Our Executive Creative Director, Matt Batten, shares his round-up of the stand-out creative campaigns of the last month
It’s too easy to head into Christmas and just select the latest and greatest festive advertising for our list of ‘Best Creative We’ve Seen This Month’. So we’ll skip the tinsel and stick with a mixed bag of coolness for November’s hot list:
1. OK Go!’s “Obsession” music video for Double A
After treadmills, Rube Goldberg machines and zero-G, the alternative indie pop rock band that became famous for their video clips rather than their music has released their latest eye-goggling display of synchronicity, this time in partnership with stationery brand Double A. Is it an odd fit for a brand of photocopy paper to engage a music video? Not really. It’s a piece of magical content. And it makes you remember the brand without realising it.
2. My Protection’s “The Big Jump”
We’re no strangers to marketing insurance brands. So we think this online film from Italian insurer Groupama captures some genuine human truths nicely in order to land the product message of tailored life insurance. Firstly, everyone has a different approach to life. Secondly, and more importantly, we are more reluctant to take risks as we get older. Why? Because risks hurt. Fear is self preservation in action.
3. IKEA’s “Da Vinci”
While this ad appeared in print, it could have just as easily (and more cost effectively) been posted as social content.
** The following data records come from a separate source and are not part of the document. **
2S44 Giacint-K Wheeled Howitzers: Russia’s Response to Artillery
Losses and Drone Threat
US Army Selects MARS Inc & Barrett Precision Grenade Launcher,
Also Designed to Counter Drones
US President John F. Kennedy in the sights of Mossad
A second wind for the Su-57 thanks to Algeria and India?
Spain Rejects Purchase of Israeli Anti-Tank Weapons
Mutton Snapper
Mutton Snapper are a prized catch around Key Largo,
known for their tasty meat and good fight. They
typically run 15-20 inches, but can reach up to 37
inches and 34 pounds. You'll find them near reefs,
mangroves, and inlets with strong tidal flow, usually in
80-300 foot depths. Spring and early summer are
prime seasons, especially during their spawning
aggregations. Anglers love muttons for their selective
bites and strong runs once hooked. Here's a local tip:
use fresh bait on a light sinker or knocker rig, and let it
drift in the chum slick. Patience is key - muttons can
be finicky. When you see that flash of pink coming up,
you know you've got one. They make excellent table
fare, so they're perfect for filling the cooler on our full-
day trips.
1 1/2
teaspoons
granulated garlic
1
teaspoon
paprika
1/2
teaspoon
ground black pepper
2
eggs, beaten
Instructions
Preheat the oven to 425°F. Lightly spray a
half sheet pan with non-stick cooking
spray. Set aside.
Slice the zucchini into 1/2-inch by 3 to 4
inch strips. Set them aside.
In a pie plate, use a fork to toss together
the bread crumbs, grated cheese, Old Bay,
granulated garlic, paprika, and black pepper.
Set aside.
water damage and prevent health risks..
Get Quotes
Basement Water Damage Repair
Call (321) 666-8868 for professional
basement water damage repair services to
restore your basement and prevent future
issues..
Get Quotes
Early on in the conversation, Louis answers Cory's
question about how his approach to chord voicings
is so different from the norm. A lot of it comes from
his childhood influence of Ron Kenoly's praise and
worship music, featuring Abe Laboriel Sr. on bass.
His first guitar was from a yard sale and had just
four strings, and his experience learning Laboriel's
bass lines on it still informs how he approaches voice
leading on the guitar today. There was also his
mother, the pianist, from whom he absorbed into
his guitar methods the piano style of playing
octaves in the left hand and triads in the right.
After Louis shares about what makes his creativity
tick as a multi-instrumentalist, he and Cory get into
Produced as a rapid response to the Christie’s sale of a painting for $450m that may or may not be by Leonardo Da Vinci (there are still doubts over the provenance), the ad uses IKEA’s sense of humour and well-known affordability in a topical ad for retail.
4. New Zealand Police’s “Freeze!”
We’ve always enjoyed the irreverent humour of our Kiwi neighbours and have loved quite a few campaigns from across the ditch, but this latest recruitment ad for the NZ Police Force is a whole new level. While Aussie political correctness saw the NSW Police Force swap out that last word for Service in an effort to sound friendlier, the New Zealanders actually show their humanity with humour and likeability while still delivering an engaging and enticing message. Who wouldn’t want to work with these guys and girls?